Text simplification for audio comprehension
Dr. Harber’s text-audio research team seeks to improve patient health by increasing adherence to physicians’ treatment plans.
“You go in, a nurse gathers some data, a doctor sees you and then some information needs to be shared with you,” Dr. Harber said. “That may be giving you a summary of your visit record, but it also may be giving you a document about this is how you should take your pill, use your inhaler or watch your diet. It also can provide you a referral for follow-up care. But it goes beyond just an after-visit summary.”
The crux, Dr. Harber noted, is people are different. Age, education level, language, cultural or ethnic influences, and preferred style of communication all impact how medical advice should be shared in the best manner.

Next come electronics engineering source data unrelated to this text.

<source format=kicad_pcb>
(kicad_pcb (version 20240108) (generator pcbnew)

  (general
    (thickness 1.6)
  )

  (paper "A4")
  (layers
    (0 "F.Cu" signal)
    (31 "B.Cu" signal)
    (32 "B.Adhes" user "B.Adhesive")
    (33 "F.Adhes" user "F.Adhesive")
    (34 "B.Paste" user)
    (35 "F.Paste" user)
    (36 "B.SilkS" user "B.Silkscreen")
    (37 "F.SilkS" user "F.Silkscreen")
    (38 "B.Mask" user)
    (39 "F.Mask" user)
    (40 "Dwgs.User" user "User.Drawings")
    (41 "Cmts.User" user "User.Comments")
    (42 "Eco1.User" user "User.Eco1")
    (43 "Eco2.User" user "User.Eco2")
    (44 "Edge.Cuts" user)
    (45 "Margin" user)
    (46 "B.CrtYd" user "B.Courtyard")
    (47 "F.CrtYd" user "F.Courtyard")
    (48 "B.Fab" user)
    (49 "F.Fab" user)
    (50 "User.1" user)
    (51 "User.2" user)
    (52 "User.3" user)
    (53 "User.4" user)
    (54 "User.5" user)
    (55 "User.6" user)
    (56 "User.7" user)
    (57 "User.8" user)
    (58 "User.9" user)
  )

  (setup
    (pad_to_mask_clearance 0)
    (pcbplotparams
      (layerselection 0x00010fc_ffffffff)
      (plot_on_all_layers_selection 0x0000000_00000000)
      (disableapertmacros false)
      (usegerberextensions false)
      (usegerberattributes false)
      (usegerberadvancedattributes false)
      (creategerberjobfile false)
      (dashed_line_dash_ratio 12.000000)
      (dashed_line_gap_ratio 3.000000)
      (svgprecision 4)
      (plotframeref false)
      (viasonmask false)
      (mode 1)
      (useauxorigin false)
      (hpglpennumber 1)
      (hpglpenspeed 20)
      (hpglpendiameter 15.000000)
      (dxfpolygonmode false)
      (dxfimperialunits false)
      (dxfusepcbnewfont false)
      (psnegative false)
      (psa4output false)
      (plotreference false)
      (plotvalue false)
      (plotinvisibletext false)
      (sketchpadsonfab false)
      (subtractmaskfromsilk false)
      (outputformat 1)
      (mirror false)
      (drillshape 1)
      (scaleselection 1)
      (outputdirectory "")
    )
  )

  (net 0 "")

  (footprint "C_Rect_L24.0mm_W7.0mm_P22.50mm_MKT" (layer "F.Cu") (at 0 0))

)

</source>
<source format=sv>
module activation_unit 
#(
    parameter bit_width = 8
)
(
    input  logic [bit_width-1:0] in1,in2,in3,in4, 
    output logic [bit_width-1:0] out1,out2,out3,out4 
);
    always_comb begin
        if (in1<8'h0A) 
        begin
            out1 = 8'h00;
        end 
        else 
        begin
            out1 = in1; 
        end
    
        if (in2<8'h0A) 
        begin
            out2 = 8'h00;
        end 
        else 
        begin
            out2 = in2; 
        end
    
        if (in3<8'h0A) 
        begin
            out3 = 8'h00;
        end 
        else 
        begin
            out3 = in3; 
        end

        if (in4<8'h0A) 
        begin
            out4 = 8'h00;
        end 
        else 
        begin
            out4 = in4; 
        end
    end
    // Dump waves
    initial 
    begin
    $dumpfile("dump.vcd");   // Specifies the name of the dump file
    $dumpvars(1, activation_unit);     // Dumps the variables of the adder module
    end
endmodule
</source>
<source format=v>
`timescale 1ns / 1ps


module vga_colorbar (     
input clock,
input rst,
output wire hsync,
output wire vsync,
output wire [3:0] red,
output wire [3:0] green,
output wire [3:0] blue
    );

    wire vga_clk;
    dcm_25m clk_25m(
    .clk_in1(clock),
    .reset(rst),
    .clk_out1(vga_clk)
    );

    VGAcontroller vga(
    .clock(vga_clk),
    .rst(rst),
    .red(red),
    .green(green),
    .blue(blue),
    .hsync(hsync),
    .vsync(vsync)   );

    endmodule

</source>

“We’re developing a system to take medical text and put it in an audio form and optimize it – not just push it through a text-to-speech converter, but put it into an optimal form that can be effectively used by the individual. And we want to be able to do this in a way that is not effort-intensive for the provider,” he said.

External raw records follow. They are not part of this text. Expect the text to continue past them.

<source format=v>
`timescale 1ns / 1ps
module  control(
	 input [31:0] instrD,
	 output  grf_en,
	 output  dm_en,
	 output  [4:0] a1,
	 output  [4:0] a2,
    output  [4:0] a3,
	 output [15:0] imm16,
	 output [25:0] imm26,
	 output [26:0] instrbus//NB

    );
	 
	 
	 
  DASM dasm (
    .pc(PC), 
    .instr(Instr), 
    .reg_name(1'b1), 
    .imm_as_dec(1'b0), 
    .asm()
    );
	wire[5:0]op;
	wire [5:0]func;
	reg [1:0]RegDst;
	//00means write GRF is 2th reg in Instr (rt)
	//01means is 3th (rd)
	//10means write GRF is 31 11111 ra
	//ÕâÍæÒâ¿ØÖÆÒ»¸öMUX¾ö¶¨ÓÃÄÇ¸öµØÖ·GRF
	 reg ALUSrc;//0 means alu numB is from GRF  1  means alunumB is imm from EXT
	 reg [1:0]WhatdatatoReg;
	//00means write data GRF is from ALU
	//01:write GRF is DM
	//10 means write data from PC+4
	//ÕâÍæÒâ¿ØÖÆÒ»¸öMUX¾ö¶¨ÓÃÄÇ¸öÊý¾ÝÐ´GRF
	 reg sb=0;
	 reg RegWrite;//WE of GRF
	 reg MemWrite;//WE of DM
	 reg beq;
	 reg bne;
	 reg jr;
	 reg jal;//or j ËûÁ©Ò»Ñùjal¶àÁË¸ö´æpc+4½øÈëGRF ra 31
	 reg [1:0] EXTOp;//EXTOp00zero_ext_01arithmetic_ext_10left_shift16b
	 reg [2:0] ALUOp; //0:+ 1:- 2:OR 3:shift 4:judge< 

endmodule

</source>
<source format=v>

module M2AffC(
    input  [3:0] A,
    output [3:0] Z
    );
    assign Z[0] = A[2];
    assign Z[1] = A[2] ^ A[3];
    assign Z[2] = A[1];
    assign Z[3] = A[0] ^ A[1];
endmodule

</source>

In that way, patients are more likely to understand and follow clinician instructions.
The audio aspect, Dr. Leroy said, is one she’s excited about if only because the explosion in podcasts in recent years has shown people do retain information from audio formats as well as text.
“People more and more listen to information on their phones and from smart speakers, car speakers, earbuds and all that. And we’re, as far as I know, still the only ones focusing on audio and simplifying information in audio for people to understand that better,” Dr. Leroy added.

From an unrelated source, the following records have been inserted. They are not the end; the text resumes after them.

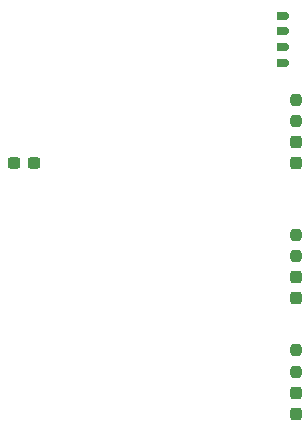
<source format=gbr>
%TF.GenerationSoftware,KiCad,Pcbnew,7.0.9*%
%TF.CreationDate,2024-04-13T12:05:23+02:00*%
%TF.ProjectId,MotorDriverCarrier-rounded,4d6f746f-7244-4726-9976-657243617272,rev?*%
%TF.SameCoordinates,Original*%
%TF.FileFunction,Paste,Top*%
%TF.FilePolarity,Positive*%
%FSLAX46Y46*%
G04 Gerber Fmt 4.6, Leading zero omitted, Abs format (unit mm)*
G04 Created by KiCad (PCBNEW 7.0.9) date 2024-04-13 12:05:23*
%MOMM*%
%LPD*%
G01*
G04 APERTURE LIST*
G04 Aperture macros list*
%AMRoundRect*
0 Rectangle with rounded corners*
0 $1 Rounding radius*
0 $2 $3 $4 $5 $6 $7 $8 $9 X,Y pos of 4 corners*
0 Add a 4 corners polygon primitive as box body*
4,1,4,$2,$3,$4,$5,$6,$7,$8,$9,$2,$3,0*
0 Add four circle primitives for the rounded corners*
1,1,$1+$1,$2,$3*
1,1,$1+$1,$4,$5*
1,1,$1+$1,$6,$7*
1,1,$1+$1,$8,$9*
0 Add four rect primitives between the rounded corners*
20,1,$1+$1,$2,$3,$4,$5,0*
20,1,$1+$1,$4,$5,$6,$7,0*
20,1,$1+$1,$6,$7,$8,$9,0*
20,1,$1+$1,$8,$9,$2,$3,0*%
%AMOutline5P*
0 Free polygon, 5 corners , with rotation*
0 The origin of the aperture is its center*
0 number of corners: always 5*
0 $1 to $10 corner X, Y*
0 $11 Rotation angle, in degrees counterclockwise*
0 create outline with 5 corners*
4,1,5,$1,$2,$3,$4,$5,$6,$7,$8,$9,$10,$1,$2,$11*%
%AMOutline6P*
0 Free polygon, 6 corners , with rotation*
0 The origin of the aperture is its center*
0 number of corners: always 6*
0 $1 to $12 corner X, Y*
0 $13 Rotation angle, in degrees counterclockwise*
0 create outline with 6 corners*
4,1,6,$1,$2,$3,$4,$5,$6,$7,$8,$9,$10,$11,$12,$1,$2,$13*%
%AMOutline7P*
0 Free polygon, 7 corners , with rotation*
0 The origin of the aperture is its center*
0 number of corners: always 7*
0 $1 to $14 corner X, Y*
0 $15 Rotation angle, in degrees counterclockwise*
0 create outline with 7 corners*
4,1,7,$1,$2,$3,$4,$5,$6,$7,$8,$9,$10,$11,$12,$13,$14,$1,$2,$15*%
%AMOutline8P*
0 Free polygon, 8 corners , with rotation*
0 The origin of the aperture is its center*
0 number of corners: always 8*
0 $1 to $16 corner X, Y*
0 $17 Rotation angle, in degrees counterclockwise*
0 create outline with 8 corners*
4,1,8,$1,$2,$3,$4,$5,$6,$7,$8,$9,$10,$11,$12,$13,$14,$15,$16,$1,$2,$17*%
G04 Aperture macros list end*
%ADD10RoundRect,0.237500X-0.237500X0.250000X-0.237500X-0.250000X0.237500X-0.250000X0.237500X0.250000X0*%
%ADD11RoundRect,0.237500X0.300000X0.237500X-0.300000X0.237500X-0.300000X-0.237500X0.300000X-0.237500X0*%
%ADD12RoundRect,0.237500X0.237500X-0.287500X0.237500X0.287500X-0.237500X0.287500X-0.237500X-0.287500X0*%
%ADD13Outline6P,-0.350000X0.290000X-0.140000X0.500000X0.140000X0.500000X0.350000X0.290000X0.350000X-0.500000X-0.350000X-0.500000X270.000000*%
G04 APERTURE END LIST*
D10*
%TO.C,R1*%
X143002000Y-85447500D03*
X143002000Y-87272500D03*
%TD*%
%TO.C,R6*%
X143002000Y-73994000D03*
X143002000Y-75819000D03*
%TD*%
D11*
%TO.C,C1*%
X120865500Y-79335000D03*
X119140500Y-79335000D03*
%TD*%
D12*
%TO.C,D1*%
X143002000Y-90791000D03*
X143002000Y-89041000D03*
%TD*%
D13*
%TO.C,J1*%
X141980000Y-66870683D03*
X141980000Y-68220683D03*
X141980000Y-69570683D03*
X141980000Y-70920683D03*
%TD*%
D12*
%TO.C,D2*%
X143002000Y-100570000D03*
X143002000Y-98820000D03*
%TD*%
D10*
%TO.C,R2*%
X143002000Y-95226500D03*
X143002000Y-97051500D03*
%TD*%
D12*
%TO.C,D3*%
X143002000Y-79337500D03*
X143002000Y-77587500D03*
%TD*%
M02*

</source>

Building blocks for future breakthroughs
Any assistance in identifying children who need help is welcome, Dr. Rice said. As lead clinician and principal investigator also of the UArizona Children’s Postinfectious Autoimmune Encephalopathy Center of Excellence, she sees a variety of patients with complicated mental and behavioral issues like ASD with no easy test or diagnostic codes to pinpoint their condition. Thus, she acknowledged, an automated system to cull through EHR verbiage and alert doctors to possible diagnoses would be extremely helpful beyond just the need to more quickly identify autism.
Dr. Leroy said unique aspects of both studies show that data mining, machine learning and natural language processing offer ways to improve efficiencies in how medicine is practiced.
“This is a great opportunity to do bigger things. It allows us to set ourselves up to do better for different types of communities and for science and for research,” Dr. Leroy said. “We are going to accomplish a lot.”